___ SUPPLIED MATERIAL ___

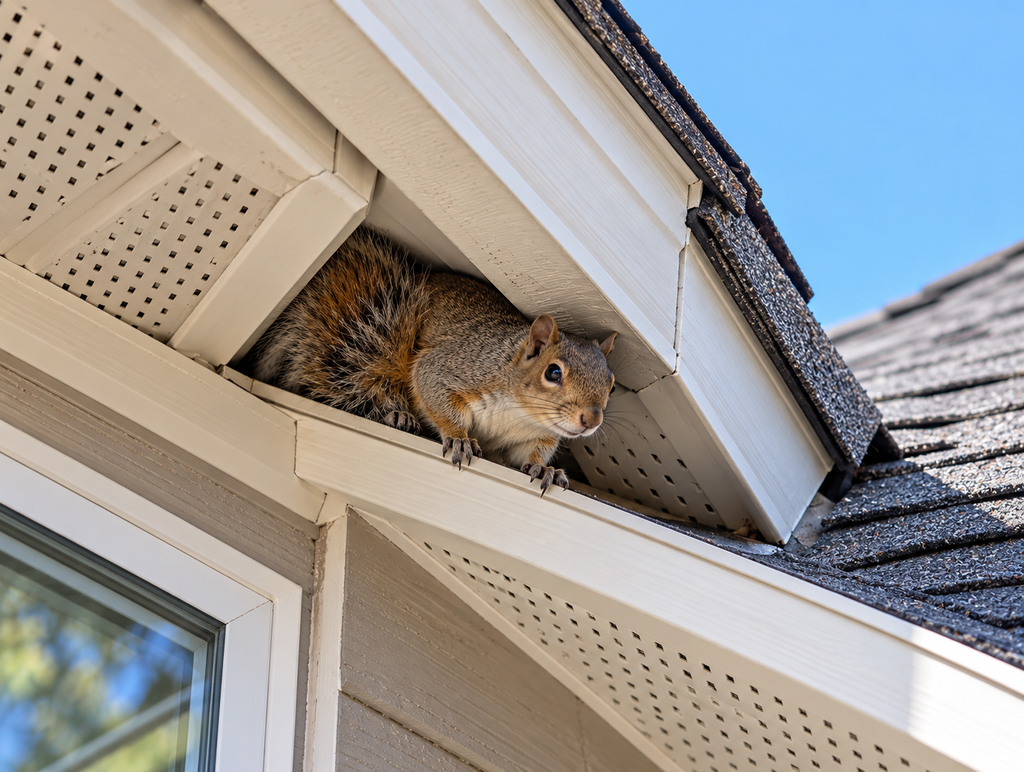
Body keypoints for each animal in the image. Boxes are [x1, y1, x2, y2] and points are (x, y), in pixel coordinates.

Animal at [247, 226, 617, 494]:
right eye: (553, 372)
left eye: (611, 386)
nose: (591, 420)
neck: (520, 414)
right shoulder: (455, 367)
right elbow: (435, 393)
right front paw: (458, 438)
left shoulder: (534, 437)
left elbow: (528, 455)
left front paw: (546, 469)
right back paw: (397, 413)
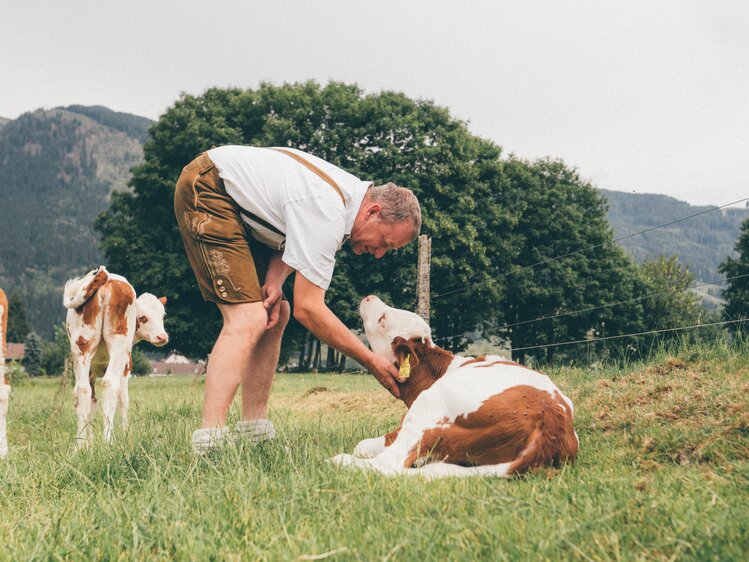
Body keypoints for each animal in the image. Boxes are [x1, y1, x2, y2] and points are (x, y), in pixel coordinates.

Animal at [64, 264, 168, 448]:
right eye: (143, 317)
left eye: (162, 315)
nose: (162, 337)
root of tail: (108, 279)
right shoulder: (126, 367)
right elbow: (123, 400)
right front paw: (126, 435)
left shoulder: (89, 371)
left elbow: (89, 402)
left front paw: (87, 442)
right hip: (118, 348)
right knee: (109, 384)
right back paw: (108, 441)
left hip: (82, 347)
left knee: (83, 389)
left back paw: (80, 444)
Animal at [334, 296, 580, 474]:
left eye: (383, 319)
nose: (369, 297)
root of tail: (550, 419)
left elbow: (362, 445)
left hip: (429, 406)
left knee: (388, 464)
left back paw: (337, 460)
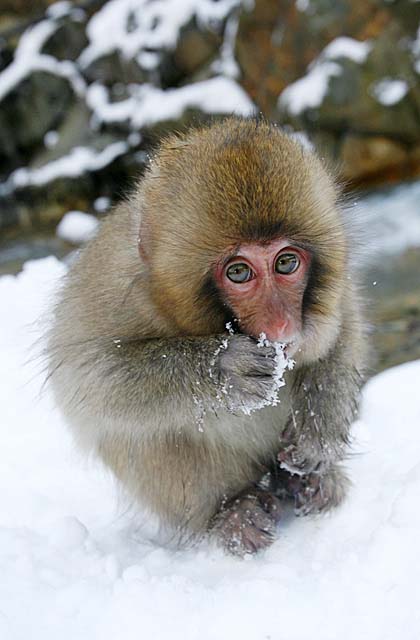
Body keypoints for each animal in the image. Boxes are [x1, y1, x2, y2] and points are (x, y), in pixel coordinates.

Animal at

___

* WHAT YOU ARE ASKED TO DO: How many lines in the records above hold the string "shoulder"? Only the number is wanted.

* REPLY TO THE EXERCISE: 4